Overview
In the Real World Bridge series, Charlie and Val walk you through deals that made a big difference in matchpoint scores, in actual play. In these deals, players like you sometimes made the winning decisions and sometimes made the losing decisions.
Deals like these are the ones that matter, to players like you. If you consistently make better choices on these sorts of deals, your scores will improve, as will your enjoyment of bridge.
The Deals on Which the Real World Bridge Series is Based
Starting late in 2017, Charlie wrote a summary, twice a month, highlighting interesting deals he saw at the table. Then and now, most of Charlie’s bridge is played with intermediate and advanced partners, at matchpoints. Initially, the summaries covered deals where Charlie noticed particularly good or bad bids or plays from anyone at the table. Over time, the focus shifted to deals on which lots of matchpoints were won and lost across the field. In a typical month, the deal summaries cover 75 to 100 deals.

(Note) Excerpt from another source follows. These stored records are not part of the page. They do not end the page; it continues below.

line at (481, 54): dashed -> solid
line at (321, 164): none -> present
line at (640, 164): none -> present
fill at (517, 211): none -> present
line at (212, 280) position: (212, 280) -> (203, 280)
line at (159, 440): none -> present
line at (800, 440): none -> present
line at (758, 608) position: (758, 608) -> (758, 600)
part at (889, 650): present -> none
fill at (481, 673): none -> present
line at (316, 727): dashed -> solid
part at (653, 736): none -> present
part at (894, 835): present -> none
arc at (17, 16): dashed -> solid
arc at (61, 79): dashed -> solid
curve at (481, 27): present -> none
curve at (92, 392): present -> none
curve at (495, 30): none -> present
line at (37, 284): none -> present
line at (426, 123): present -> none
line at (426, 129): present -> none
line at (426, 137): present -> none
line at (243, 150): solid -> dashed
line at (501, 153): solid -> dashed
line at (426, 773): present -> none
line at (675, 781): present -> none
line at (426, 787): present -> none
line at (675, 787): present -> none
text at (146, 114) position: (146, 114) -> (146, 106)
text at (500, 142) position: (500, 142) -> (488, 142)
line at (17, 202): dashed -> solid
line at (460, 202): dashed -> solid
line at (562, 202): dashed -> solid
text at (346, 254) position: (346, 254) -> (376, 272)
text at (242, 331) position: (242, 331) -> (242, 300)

Back in 2017, Charlie’s bridge included some online play, mostly on Bridge Base Online (BBO), but after face-to-face bridge clubs shut down in the spring of 2020, Charlie (like many other bridge enthusiasts) switched completely to online bridge and was impressed by the additional information that was available in very large games (typically 50+ tables). One advantage was that one or two outrageous results had relatively little impact on the matchpoint scores; another was that it was possible to identify accurately the types of decisions that won and lost lots of matchpoints across a large field.
One deal in particular stands out: it was played in three notrump, in the BBO Day-Long game (the other three players were BBO robots) on October 29, 2022. Charlie had been looking for a guard squeeze for years, and this deal featured a guard squeeze. Charlie noticed the guard squeeze, played for it, and made twelve tricks when it worked. But the deal was played at 70 tables, only seven declarers took twelve tricks, and only two of the seven took the best line of play (the other successful declarers benefited from defensive errors). Eleven tricks scored 78% versus 96% for twelve tricks. The bottom line is that the guard squeeze – fascinating as it was – didn’t matter in terms of practical bridge. Here is what did matter: (1) the opening lead (against less-revealing auctions, the opening lead was more favorable for declarer); (2) whether declarer was careful to avoid entry problems; and (3) whether the defenders took advantage of available clues.
Accordingly, starting in mid-2020, the deal summaries developed into a collection of situations in which lots of matchpoints were won and lost, by typical players rather than by experts. The summaries currently cover over 2000 such situations.
How We Choose What to Write About
The Real World Bridge publications are based on decisions that won or lost lots of matchpoints in “real world” bridge. To learn more about matchpoints and the scoring system, follow this link. By contrast, we do not cover these types of decisions:
- Decisions that – like Charlie’s guard squeeze — are technically interesting but that had relatively little impact on matchpoint scores.
- Decisions that won lots of matchpoints through luck but that weren’t technically correct.
- Decisions that produced a great matchpoint score but that were made by only a few players.
Similarly, if a topic didn’t appear in the deal summaries, we don’t write about it, no matter how interesting we think it is. That is, we cover those decisions – and only those decisions — that occurred at the table in “real world” bridge, that made a big difference in the score, and that were technically correct.